13.1.17

O EFEITO DA DÍVIDA NO SISTEMA PRISIONAL DA REGIÃO NORTE

JOSÉ CARLOS DE ASSIS -


Durante três décadas o Governo Federal impôs aos Estados uma dívida que nunca existiu. Como a essa dívida não correspondia nenhum imposto específico, o orçamento global dos Estados teve de ser acomodado ao longo dos anos para que a União recebesse os pagamentos correspondentes. O resultado foi um achatamento progressivo dos recursos estaduais livres numa trajetória descendente que seria agravada com a depressão econômica nos anos de 2015 e 2016, ameaçando repetir-se em 2017.

A dívida imposta pela União aos Estados e a queda das receitas estaduais estão entrelaçadas no mesmo movimento. Uma dívida que nasce do nada é como um imposto líquido sem contrapartida de produção. Seu efeito macroeconômico é contracionista. É fácil verificar isso. Quando se retira da sociedade recursos líquidos, portanto sem contrapartida de gastos equivalentes, haverá menos dinheiro em circulação na economia. O resultado é uma contração do sistema produtivo, recessão ou depressão.

Pode-se alegar que o dinheiro retirado dos Estados, indo para o Governo Federal, eventualmente retorna à economia nacional sob forma de investimentos e despesas públicas. Acontece que isso não ocorre. O dinheiro líquido pago pelos Estados vai para uma conta chamada superávit primário que é esterilizada na fornalha financeira improdutiva. Assim, a dívida dos Estados é duplamente perniciosa para as economias estaduais. Tira capacidade de pagamento deles e ao mesmo tempo promove uma contração global.

As consequências desse processo perverso não são visíveis a olho nu no curto prazo. É um fenômeno de médio e longo prazo. No curso prazo os governadores apenas notam que os orçamentos disponíveis estão encolhendo ano a ano. Pensam que é culpa de seu sistema tributário. Na prática, são obrigados a reduzir investimentos e cortar serviços públicos. Com esse objetivo reduzem os gastos com saúde, com educação, com segurança pública e... com presídios. É dessa forma que a crise nos presídios se liga à extorsão da dívida.

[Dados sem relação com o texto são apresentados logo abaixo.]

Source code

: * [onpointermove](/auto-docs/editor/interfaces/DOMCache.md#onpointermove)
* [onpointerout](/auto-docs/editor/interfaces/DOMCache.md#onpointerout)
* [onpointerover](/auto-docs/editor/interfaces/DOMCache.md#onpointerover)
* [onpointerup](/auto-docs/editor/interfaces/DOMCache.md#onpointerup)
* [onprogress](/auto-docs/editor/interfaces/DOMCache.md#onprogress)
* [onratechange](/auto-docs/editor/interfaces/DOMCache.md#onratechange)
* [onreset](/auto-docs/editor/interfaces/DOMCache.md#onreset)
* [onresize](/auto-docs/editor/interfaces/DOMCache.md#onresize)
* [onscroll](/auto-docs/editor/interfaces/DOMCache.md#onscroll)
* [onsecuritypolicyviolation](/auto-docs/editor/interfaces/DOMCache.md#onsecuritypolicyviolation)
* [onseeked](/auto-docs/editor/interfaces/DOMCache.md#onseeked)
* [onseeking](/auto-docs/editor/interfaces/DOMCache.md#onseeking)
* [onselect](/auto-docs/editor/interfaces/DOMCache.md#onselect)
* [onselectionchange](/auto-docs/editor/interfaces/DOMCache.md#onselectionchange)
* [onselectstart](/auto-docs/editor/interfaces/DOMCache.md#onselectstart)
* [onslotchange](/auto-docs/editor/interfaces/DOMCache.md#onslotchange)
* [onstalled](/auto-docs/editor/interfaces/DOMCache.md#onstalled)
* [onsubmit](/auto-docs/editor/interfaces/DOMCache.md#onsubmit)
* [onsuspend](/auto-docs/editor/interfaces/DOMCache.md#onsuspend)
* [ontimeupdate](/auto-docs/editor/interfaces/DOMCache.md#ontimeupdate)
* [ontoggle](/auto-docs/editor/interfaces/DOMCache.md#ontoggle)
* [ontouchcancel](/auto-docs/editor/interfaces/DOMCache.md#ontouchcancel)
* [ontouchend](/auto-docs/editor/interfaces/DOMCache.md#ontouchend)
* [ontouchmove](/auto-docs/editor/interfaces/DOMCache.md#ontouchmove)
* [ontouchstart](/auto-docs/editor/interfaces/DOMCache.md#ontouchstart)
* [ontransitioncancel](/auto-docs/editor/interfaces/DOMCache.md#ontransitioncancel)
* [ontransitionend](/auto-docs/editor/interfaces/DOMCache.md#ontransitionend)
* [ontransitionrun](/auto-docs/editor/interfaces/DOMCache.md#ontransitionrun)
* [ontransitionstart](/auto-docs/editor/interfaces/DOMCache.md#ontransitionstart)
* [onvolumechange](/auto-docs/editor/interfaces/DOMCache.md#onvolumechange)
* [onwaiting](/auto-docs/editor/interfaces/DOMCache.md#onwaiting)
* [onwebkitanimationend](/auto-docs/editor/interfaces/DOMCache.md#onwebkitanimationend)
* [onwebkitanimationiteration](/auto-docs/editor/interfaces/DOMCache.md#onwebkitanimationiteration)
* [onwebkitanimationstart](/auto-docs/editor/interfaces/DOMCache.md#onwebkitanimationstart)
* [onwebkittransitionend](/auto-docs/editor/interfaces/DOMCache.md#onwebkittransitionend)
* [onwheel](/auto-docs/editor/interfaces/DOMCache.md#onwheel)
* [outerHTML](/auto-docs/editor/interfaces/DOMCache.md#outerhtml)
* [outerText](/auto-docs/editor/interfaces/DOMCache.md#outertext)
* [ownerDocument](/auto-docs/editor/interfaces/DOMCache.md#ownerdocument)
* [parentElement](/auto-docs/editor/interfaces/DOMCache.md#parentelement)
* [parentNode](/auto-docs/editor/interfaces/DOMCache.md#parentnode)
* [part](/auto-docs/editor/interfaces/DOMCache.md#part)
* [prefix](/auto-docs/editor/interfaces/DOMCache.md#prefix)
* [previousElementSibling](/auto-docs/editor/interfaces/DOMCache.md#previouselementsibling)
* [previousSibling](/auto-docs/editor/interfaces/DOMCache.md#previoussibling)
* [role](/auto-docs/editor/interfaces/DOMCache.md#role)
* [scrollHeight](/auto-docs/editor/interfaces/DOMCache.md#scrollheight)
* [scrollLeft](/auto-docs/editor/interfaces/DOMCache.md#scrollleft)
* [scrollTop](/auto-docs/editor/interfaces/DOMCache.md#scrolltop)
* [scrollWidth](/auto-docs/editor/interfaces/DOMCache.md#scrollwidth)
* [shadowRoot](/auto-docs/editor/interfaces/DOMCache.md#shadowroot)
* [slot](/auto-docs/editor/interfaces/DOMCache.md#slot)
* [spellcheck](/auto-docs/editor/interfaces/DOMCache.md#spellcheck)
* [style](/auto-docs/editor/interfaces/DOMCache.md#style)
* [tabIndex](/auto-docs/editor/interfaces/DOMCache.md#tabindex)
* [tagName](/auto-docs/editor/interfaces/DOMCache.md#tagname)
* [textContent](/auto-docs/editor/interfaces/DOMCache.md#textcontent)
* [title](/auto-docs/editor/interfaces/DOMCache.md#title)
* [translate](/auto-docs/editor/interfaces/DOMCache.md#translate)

A matança de presidiários no norte do país suscitou o aparecimento de vários abutres que estão se cevando da carne daqueles que foram selvagemente mortos. Ministério Público e Justiça disputam entre si quem dá mais ordens desbaratadas, ora mandando presidiários para a maior segurança de um presídio, ora mandando trazê-los de volta também por conta de segurança, numa dança grotesca que simplesmente mascara o fato de que, depois de décadas de descaso, não há como resolver o problema presidiário em dias.

A crise penitenciária brasileira é função direta da crise financeira dos Estados. A crise financeira dos Estados é função direta da dívida impagável e nula que lhes foi imposta pelo Governo Fernando Henrique, e mantida nos governos seguintes, até o atual. A imposição da dívida foi uma exigência do FMI e do Banco Mundial para dar suporte à reestruturação financeira neoliberal dos Estados. A imposição do FMI e do Banco Mundial decorreu do programa de promoção do Estado mínimo dentro do grande projeto de globalização.

Quem não quiser ou não souber fazer essas relações não passa de objeto de manipulação da grande mídia, cúmplice do projeto neoliberal. É espantoso que, diante de uma brutalidade inominável como a que aconteceu e pode continuar acontecendo nos presídios, a figura patética de Henrique Meirelles pretende impor ainda maiores restrições financeiras aos governos estaduais, já estrangulados em seus orçamentos. O momento era de união nacional para atacar um problema terrível. O que de fato acontece é um teatro mambembe.

Veja esse ministro da Justiça: no meio do incêndio anuncia um plano de longo prazo para reduzir os homicídios de mulheres. Cá pra nós. É uma perda de proporções. O que esse plano tem a ver com a crise imediata? Ah, sim, está enviando a Força Nacional para as regiões críticas. Lamento pela Guarda Nacional. Não foi feita para isso. Acabará tendo que optar entre matar ou morrer, acrescentando mais um elemento caótico numa situação conflagrada. A sociedade tem que pensar numa saída. Nós pensamos. Começa pelo reconhecimento da nulidade da dívida dos Estados, o que poderá lhes dar condições financeiras para construir e humanizar presídios.